Autant le préciser d’entrée de jeu : l’objectivité n’aura pas sa place dans cette modeste évocation du grand retour discographique des britanniques d’House of Love. La relation que j’entretiens depuis tant d’années avec la formation londonienne est en effet bien trop passionnée pour imaginer me risquer à remettre en cause ici la qualité de ce très attendu « She Paints Words in Red ».

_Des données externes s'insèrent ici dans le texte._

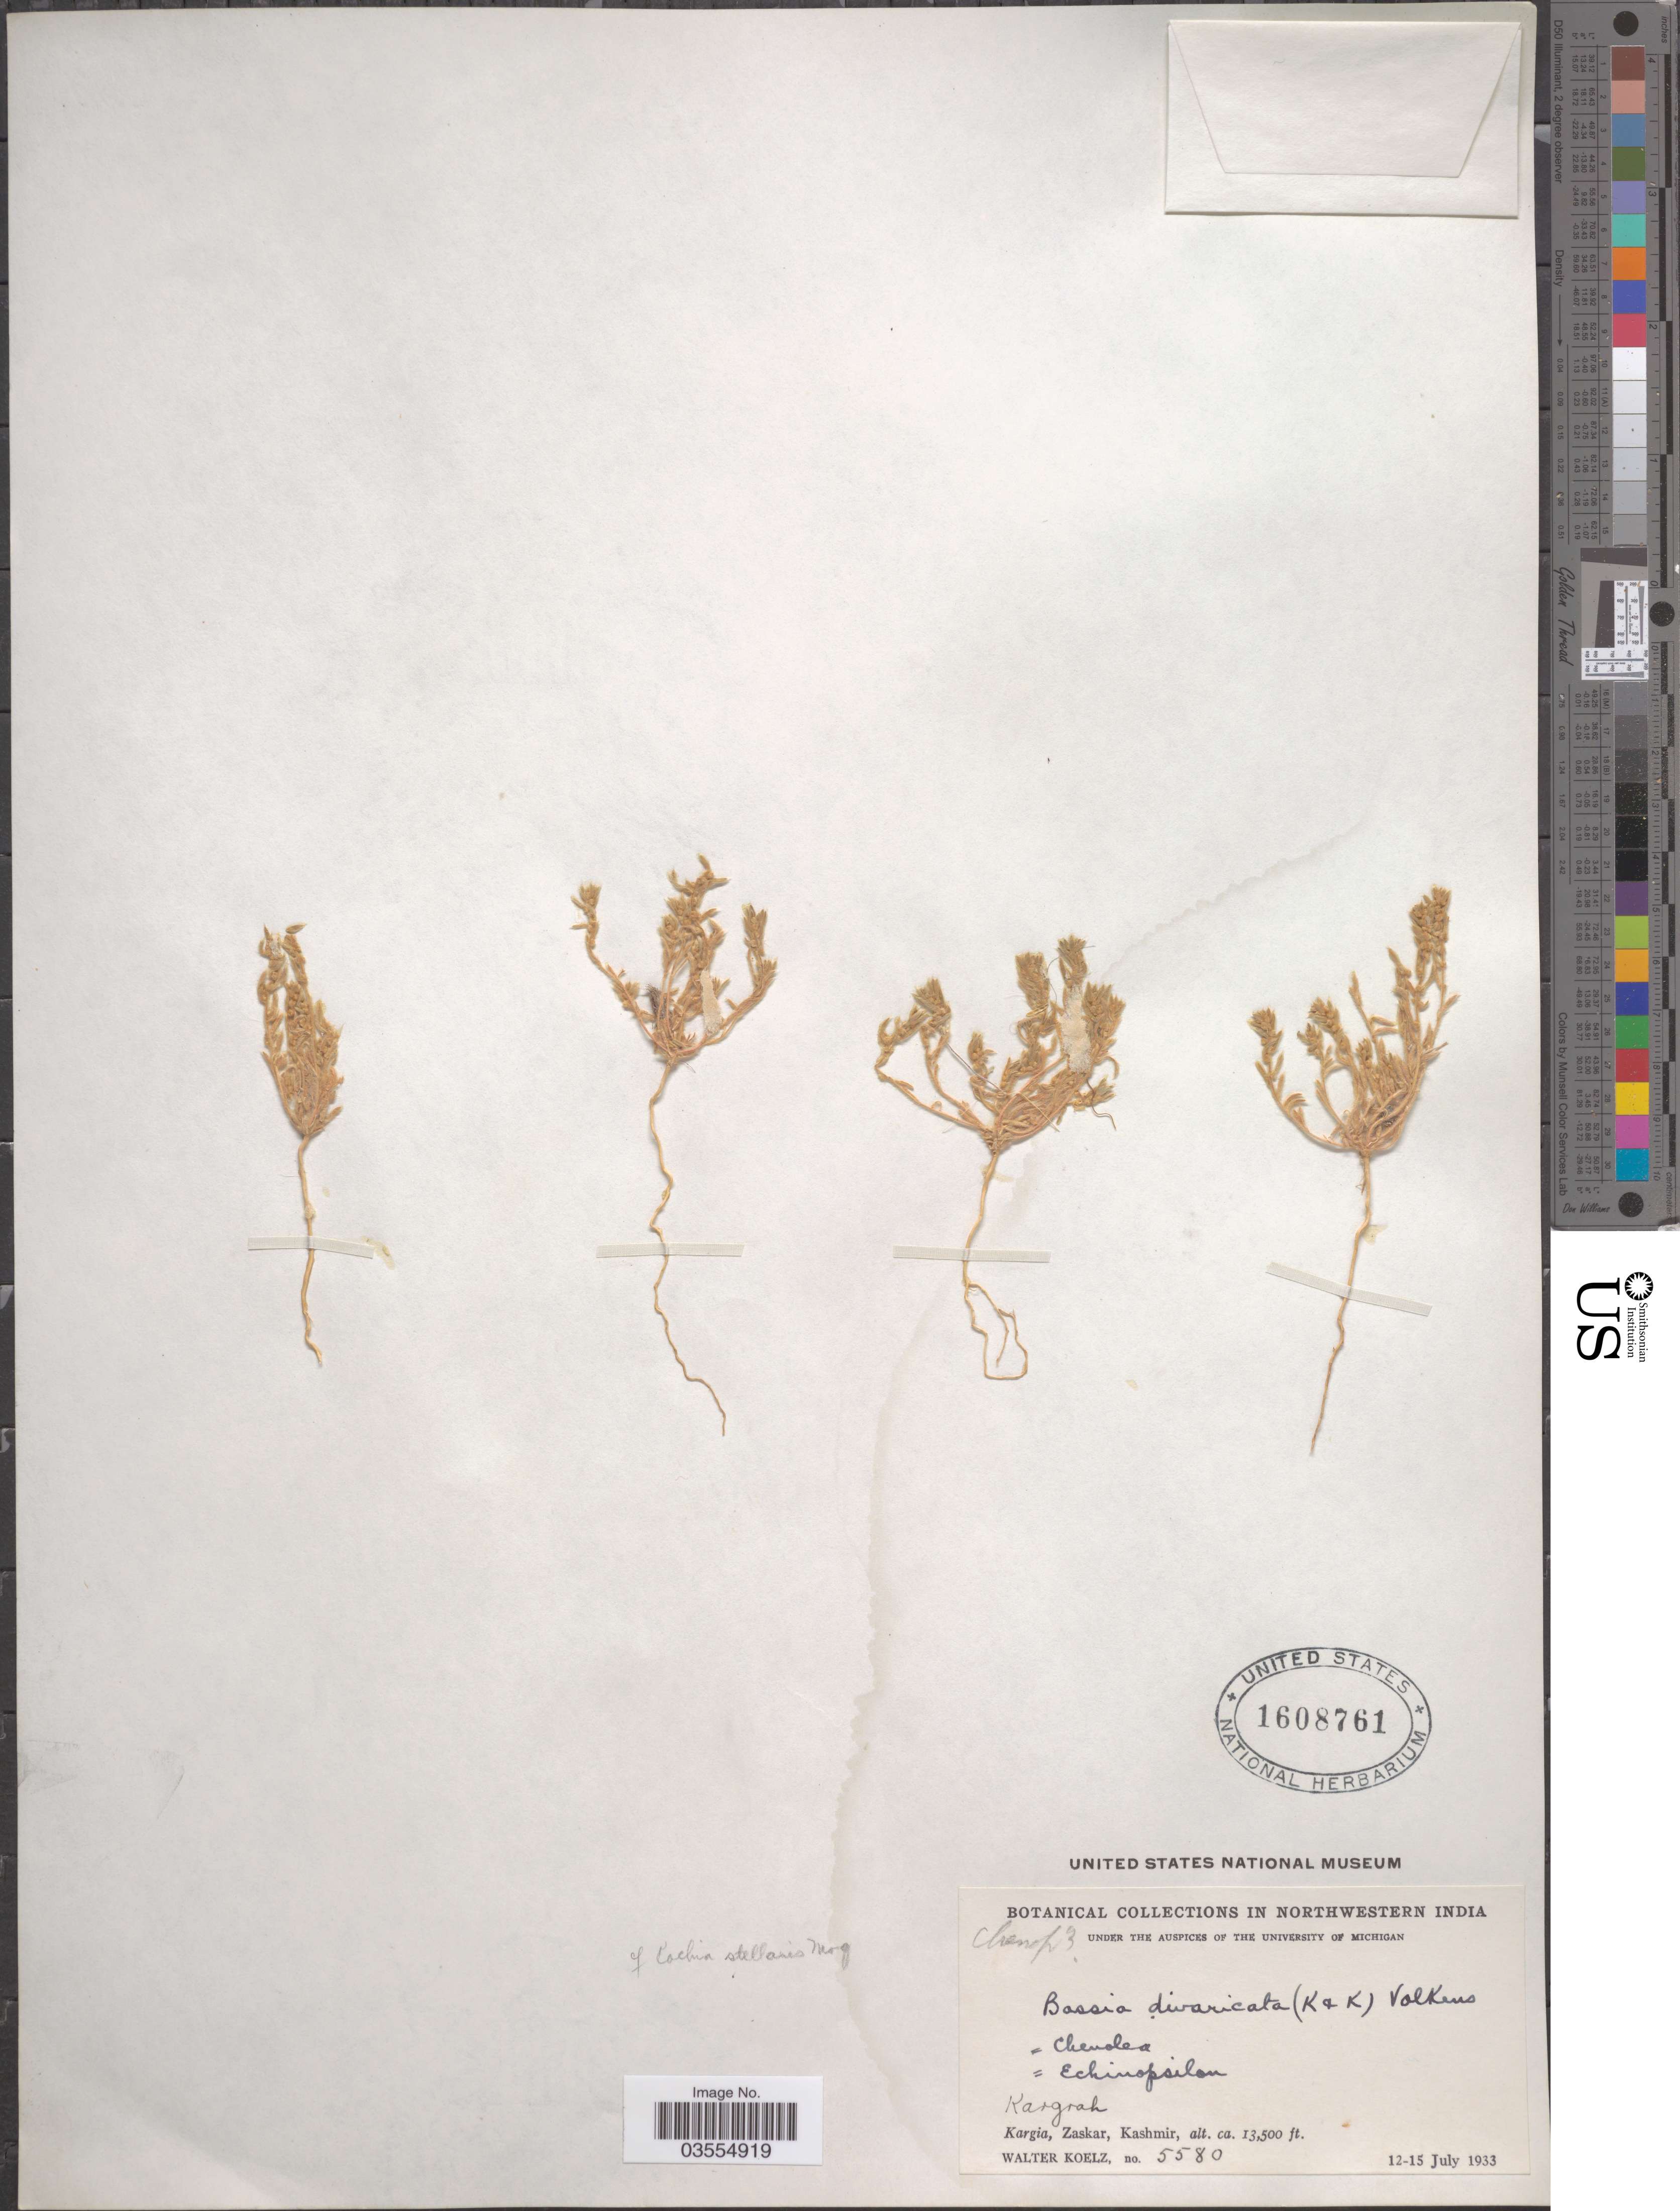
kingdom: Plantae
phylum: Tracheophyta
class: Magnoliopsida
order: Caryophyllales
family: Amaranthaceae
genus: Grubovia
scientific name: Grubovia dasyphylla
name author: (Fisch. & C.A. Mey.) Freitag & G. Kadereit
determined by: Strong, Mark T., (BOT), Smithsonian Institution - National Museum of Natural History (UNITED STATES)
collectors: W. N. Koelz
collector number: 5580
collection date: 1933-07-12/1933-07-15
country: India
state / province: Jammu and Kashmir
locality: Northwestern India. Kargrah. Kargia, Zaskar, Kashmir.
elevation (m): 4115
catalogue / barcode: US 1608761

Enregistré en une dizaine de jours seulement à l’automne 2012 par Pat Collier (déjà préposé à la console lors des débuts du groupe), ce nouvel album aurait certes pu n’être qu’une nouvelle pièce anecdotique versée à l’épais dossier House of Love. Mais on sait bien que ces musiciens plus que respectables ne sont pas du genre à faire les choses à moitié, à jouer la carte du retour opportuniste et âprement négocié contre espèces sonnantes et trébuchantes. Là où le précédent et pourtant plus que convenable « Days Run Away » (2005) ne provoqua au final qu’une exaltation plutôt retenue, y compris chez les plus fidèles soutiens de la bande, on comprend cette fois dès la première écoute que les choses prennent ici une tournure autrement plus sérieuse. On retrouve ainsi intacte la magie d’un duo Guy Chadwick/Terry Bickers qui renoue avec la complémentarité légendaire de ses plus belles heures. Illuminés par les arpèges délicats du guitariste prodige, les titres les plus nerveux (« A Baby Got Back on its Feet », « Money Man »…) semblent destinés à nous faire revivre en douceur le frisson des standards « Shine On » ou « Destroy the Heart ». Sans parvenir à recréer à l’identique l’intensité de ses classiques passés, la paire négocie pourtant à merveille l’exercice délicat qui consiste à pratiquer ce qu’elle sait faire de mieux sans pour autant verser dans l’auto-parodie. Exemple criant de cette réussite, « PKR » est une nouvelle version d’un titre ancien -« Purple Killer Rose »-, qui fait pourtant résonner intensément la fraîcheur de l’inédit, sans avoir le goût du réchauffé.
Je retiendrai surtout de cet honorable album du retour un chapelet de compositions pop-folk ciselées avec application (« Hemingway », « Sunshine Out of Rain » ou encore ma favorite « Trouble in Mind ») qui me renvoient aux tons sépias de la délicieuse promenade solitaire engagée par Guy Chadwick en 1997 (« Lazy, Soft & Slow »). C’est ici, dans des chansons au charme automnal immédiatement reconnaissable, que réside la beauté d’une écriture nostalgique que l’on n’osait plus espérer voir fréquenter à nouveau à de telles altitudes. Espérons donc maintenant que cette sixième réalisation, à la fois foncièrement humble et réellement étincelante, contribue à remette un peu de lumière sur l’une des plus fines plumes musicales du Royaume-Uni. Et, pourquoi pas, rendre ainsi à The House of Love la place qui est la sienne dans l’histoire de la pop anglaise.